*Directions*. Reproduce verbatim the lines of the material from the line holding "phylum: Arthropoda" through the line holding "scientific name: Coenonympha tullia", both included, and output nothing else.

** begin Records shown **

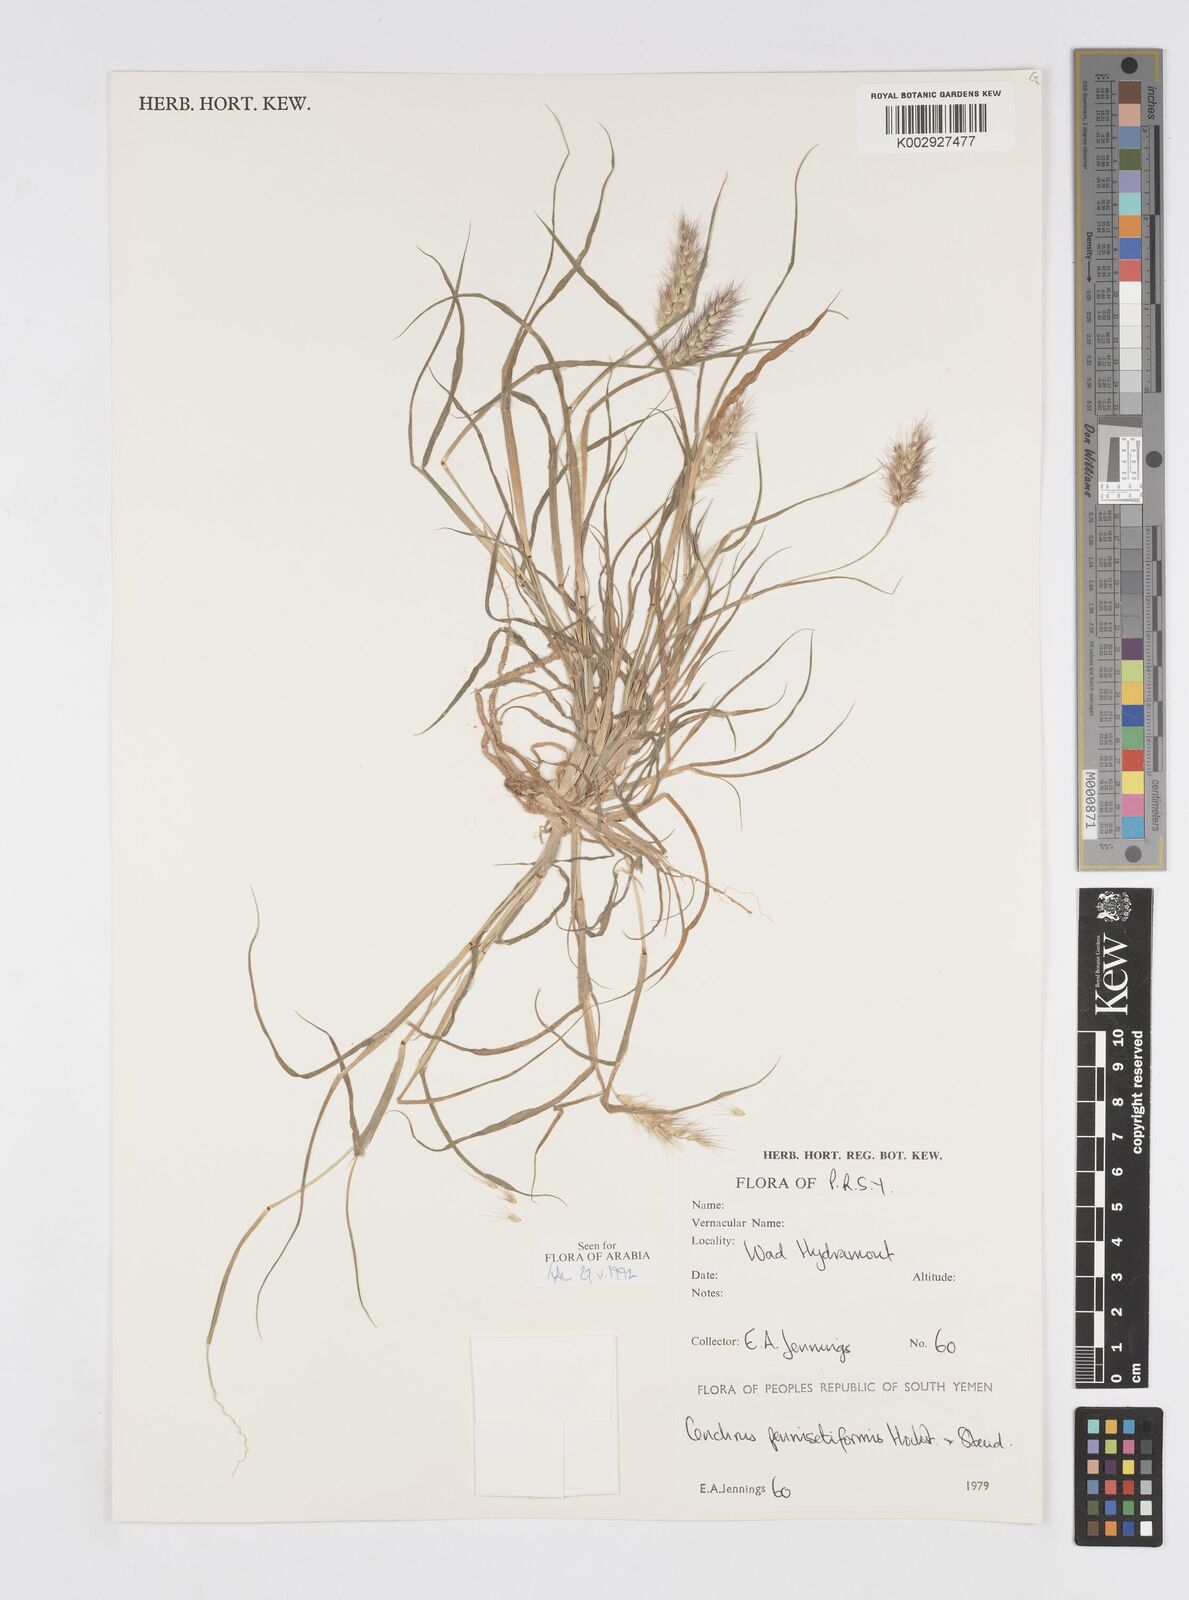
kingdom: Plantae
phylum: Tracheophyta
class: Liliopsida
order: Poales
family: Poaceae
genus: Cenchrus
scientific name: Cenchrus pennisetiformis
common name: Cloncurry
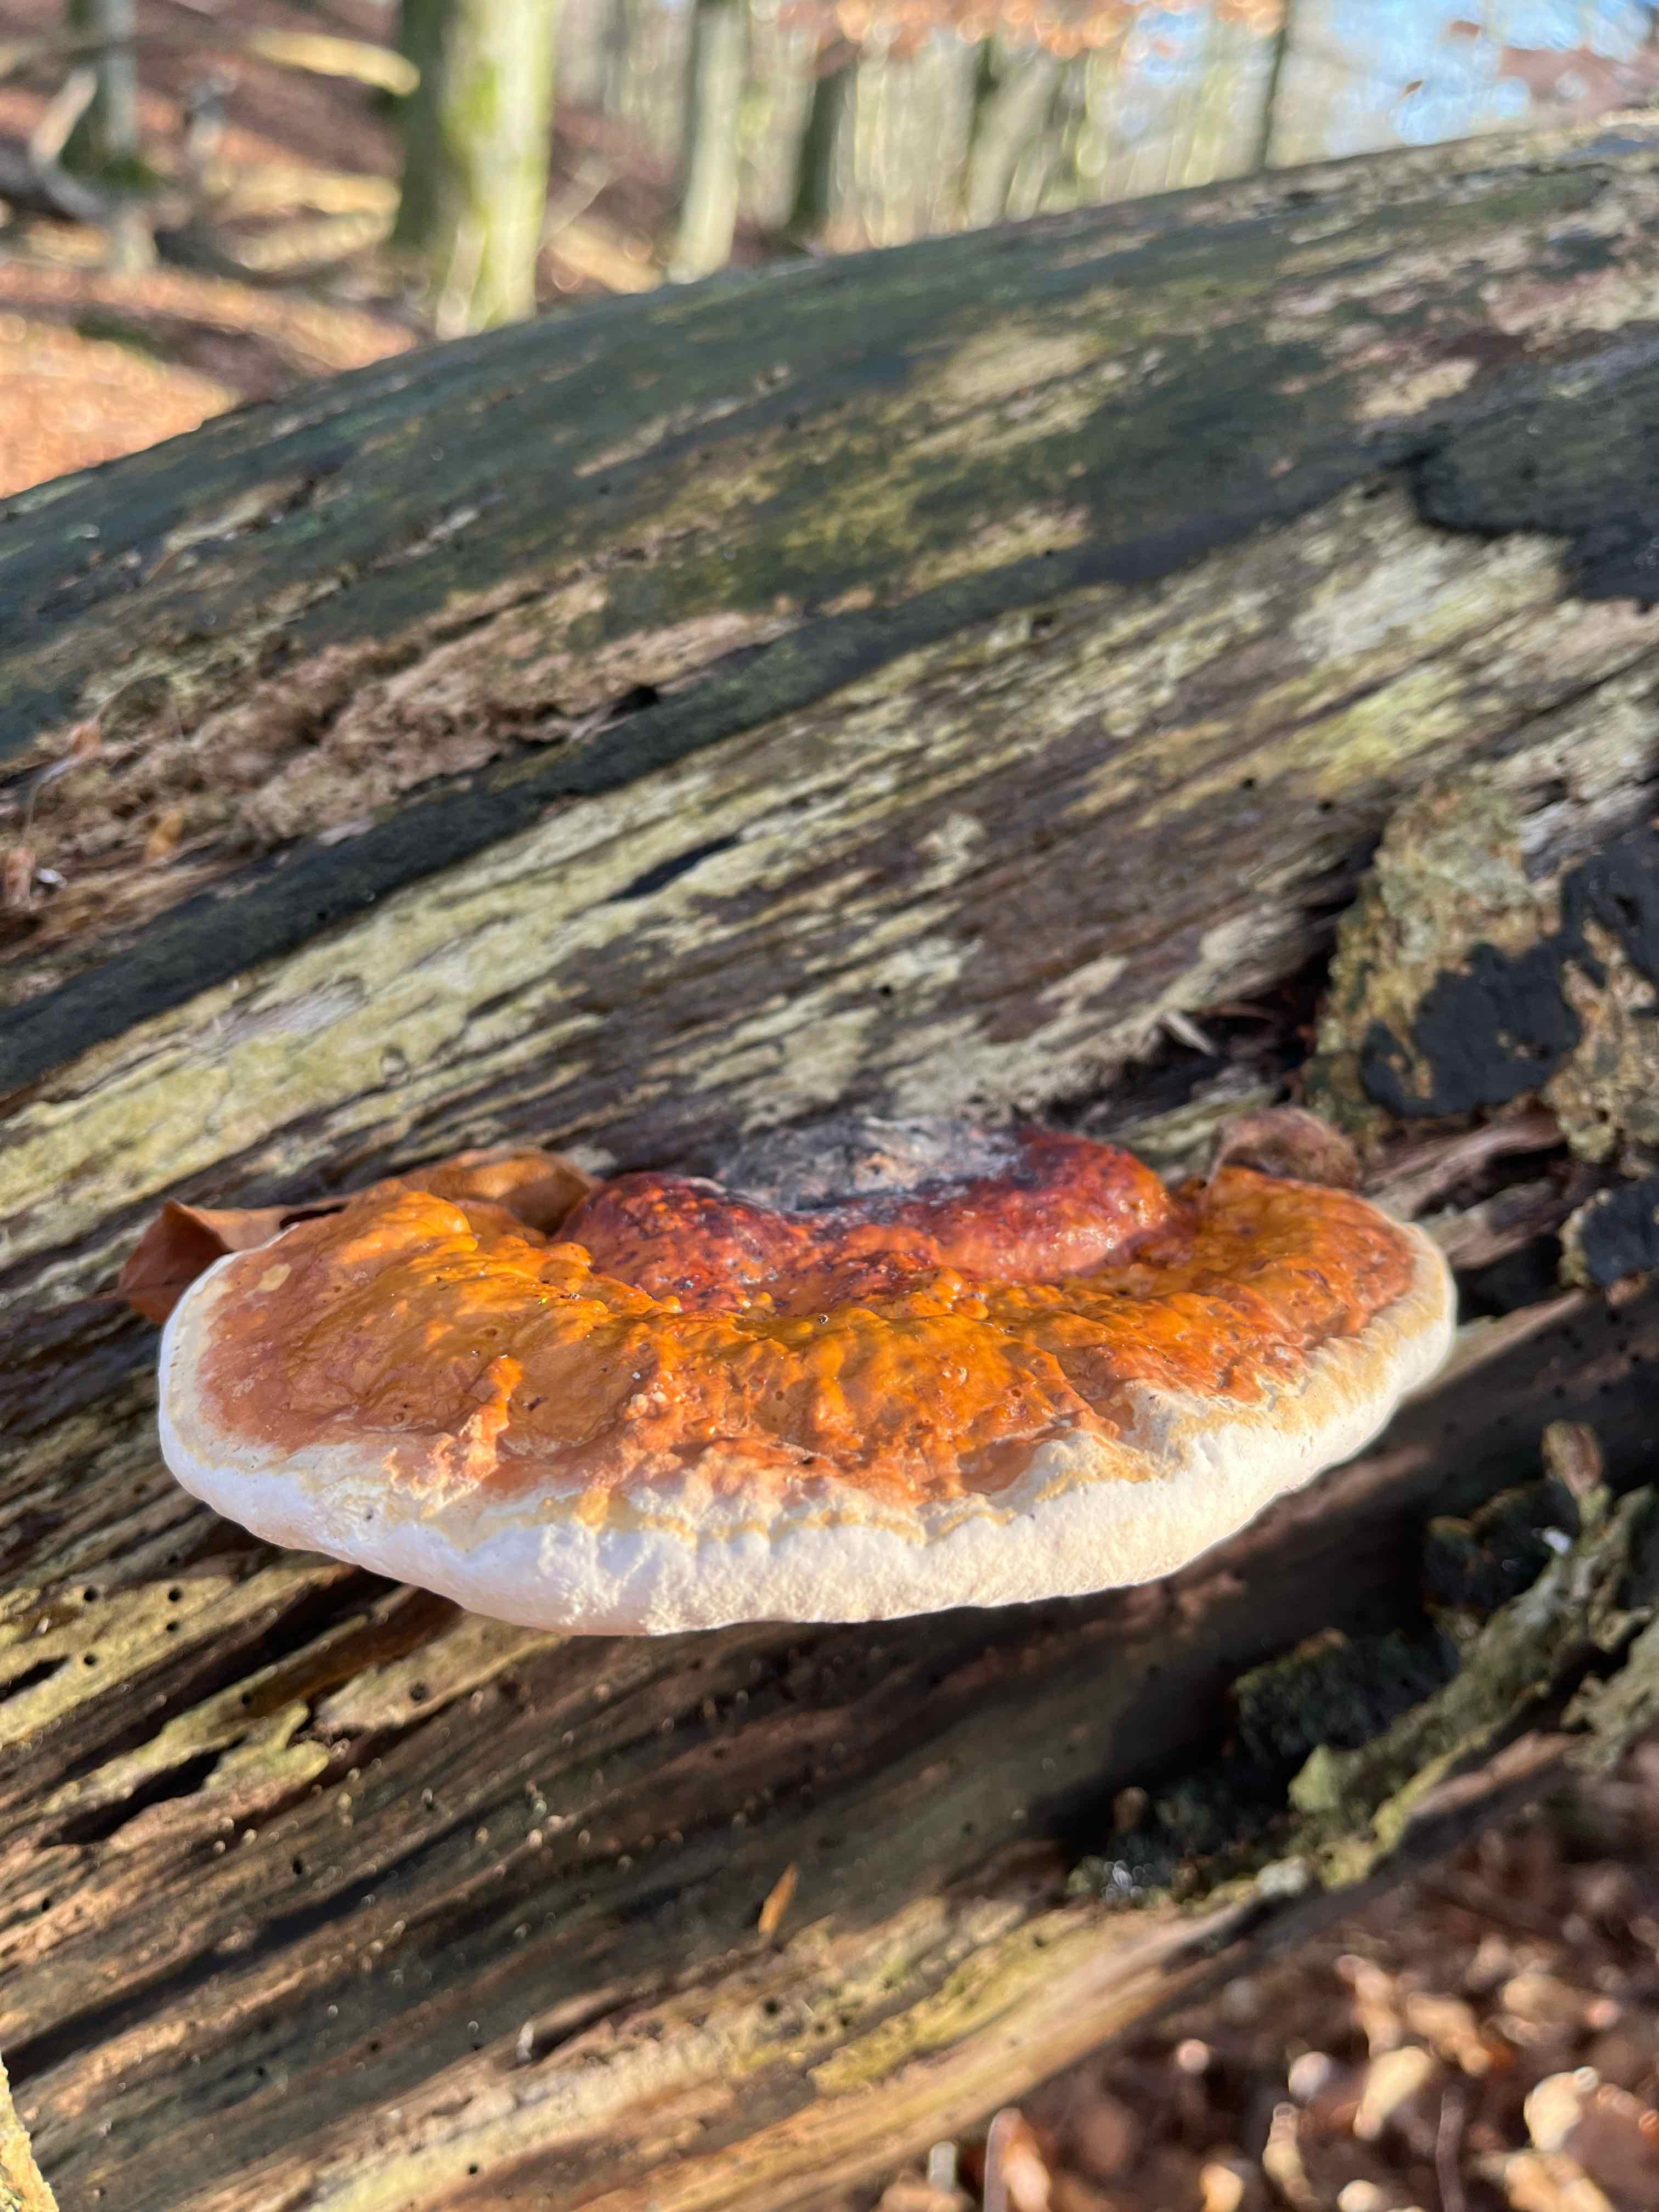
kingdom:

** end Records shown **
** begin Records shown **

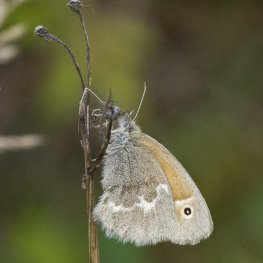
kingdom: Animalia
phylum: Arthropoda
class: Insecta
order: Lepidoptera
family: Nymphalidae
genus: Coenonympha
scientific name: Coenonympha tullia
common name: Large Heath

** end Records shown **
** begin Records shown **

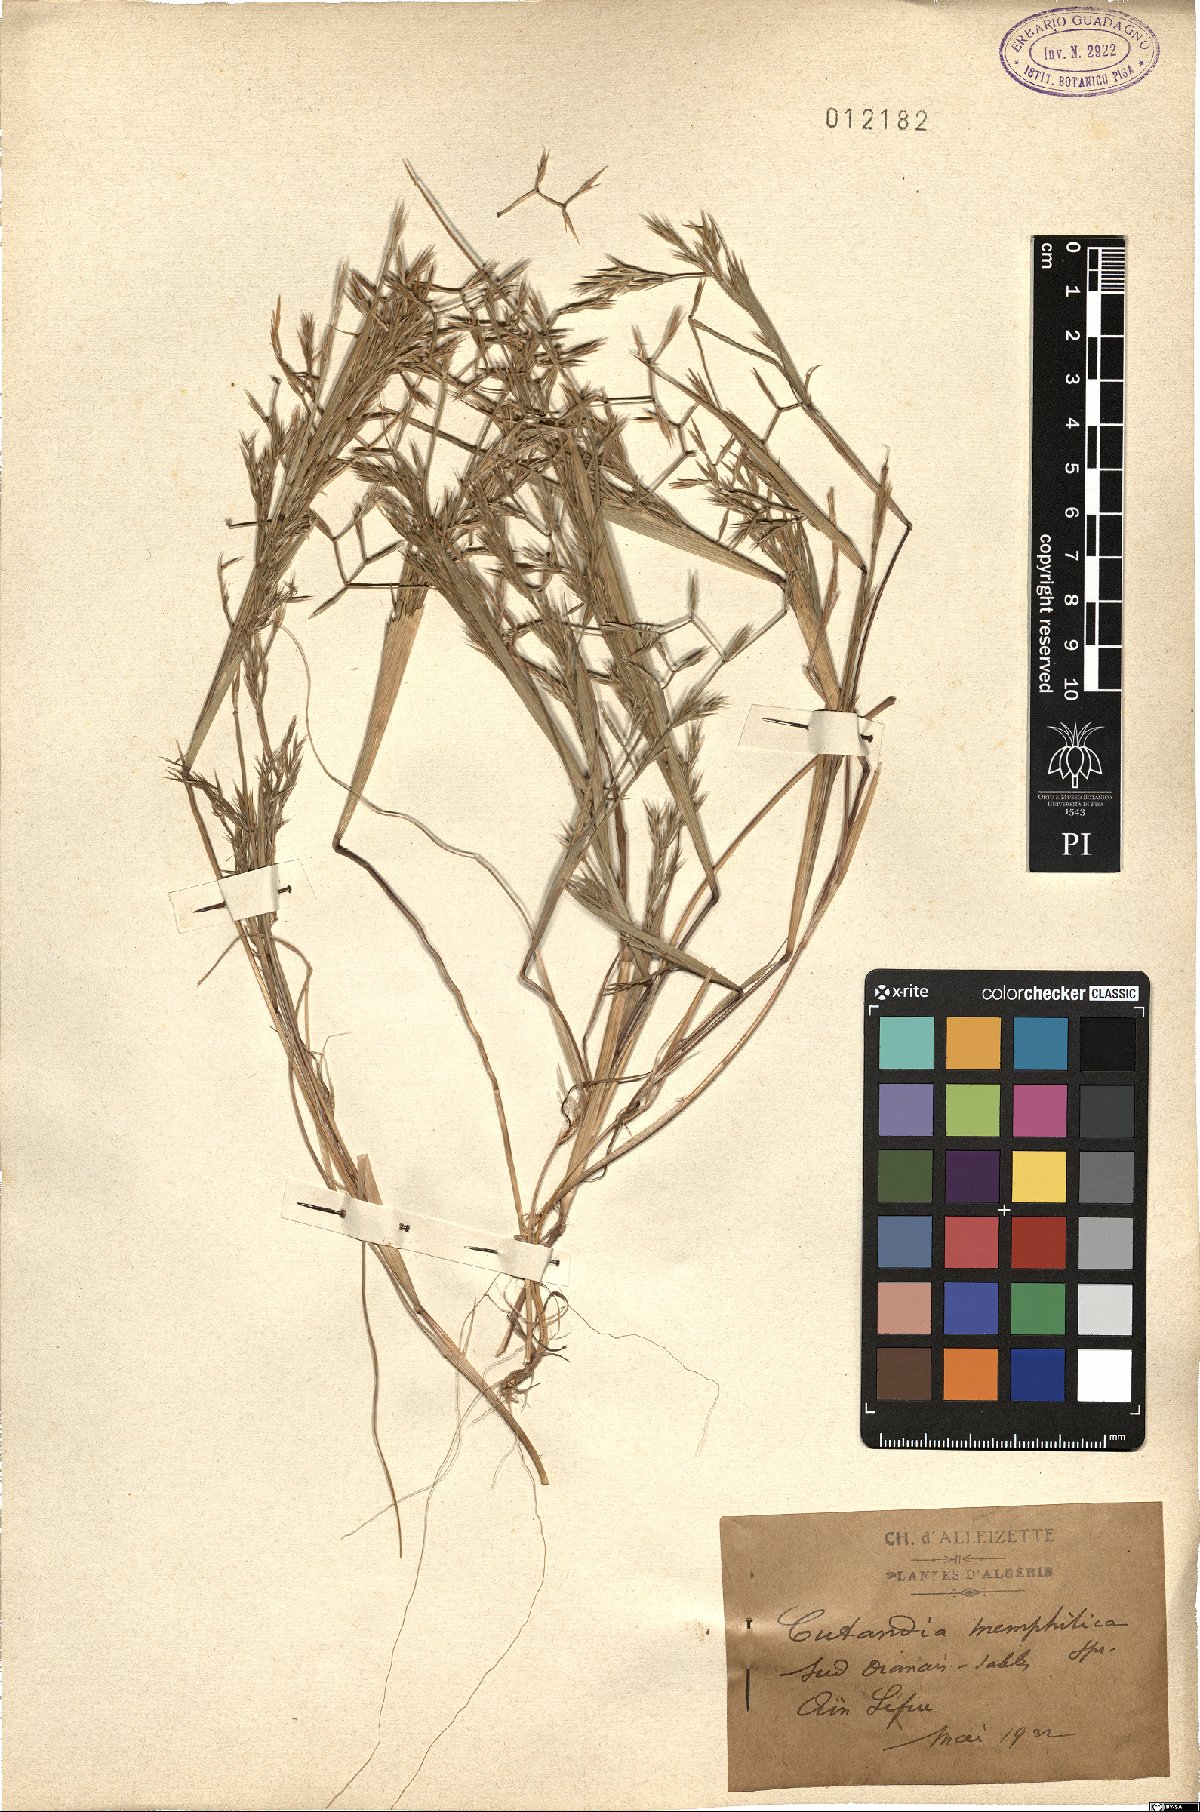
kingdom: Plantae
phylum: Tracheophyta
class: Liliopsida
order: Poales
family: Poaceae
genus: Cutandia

** end Records shown **

*Task answer*.
phylum: Arthropoda
class: Insecta
order: Lepidoptera
family: Nymphalidae
genus: Coenonympha
scientific name: Coenonympha tullia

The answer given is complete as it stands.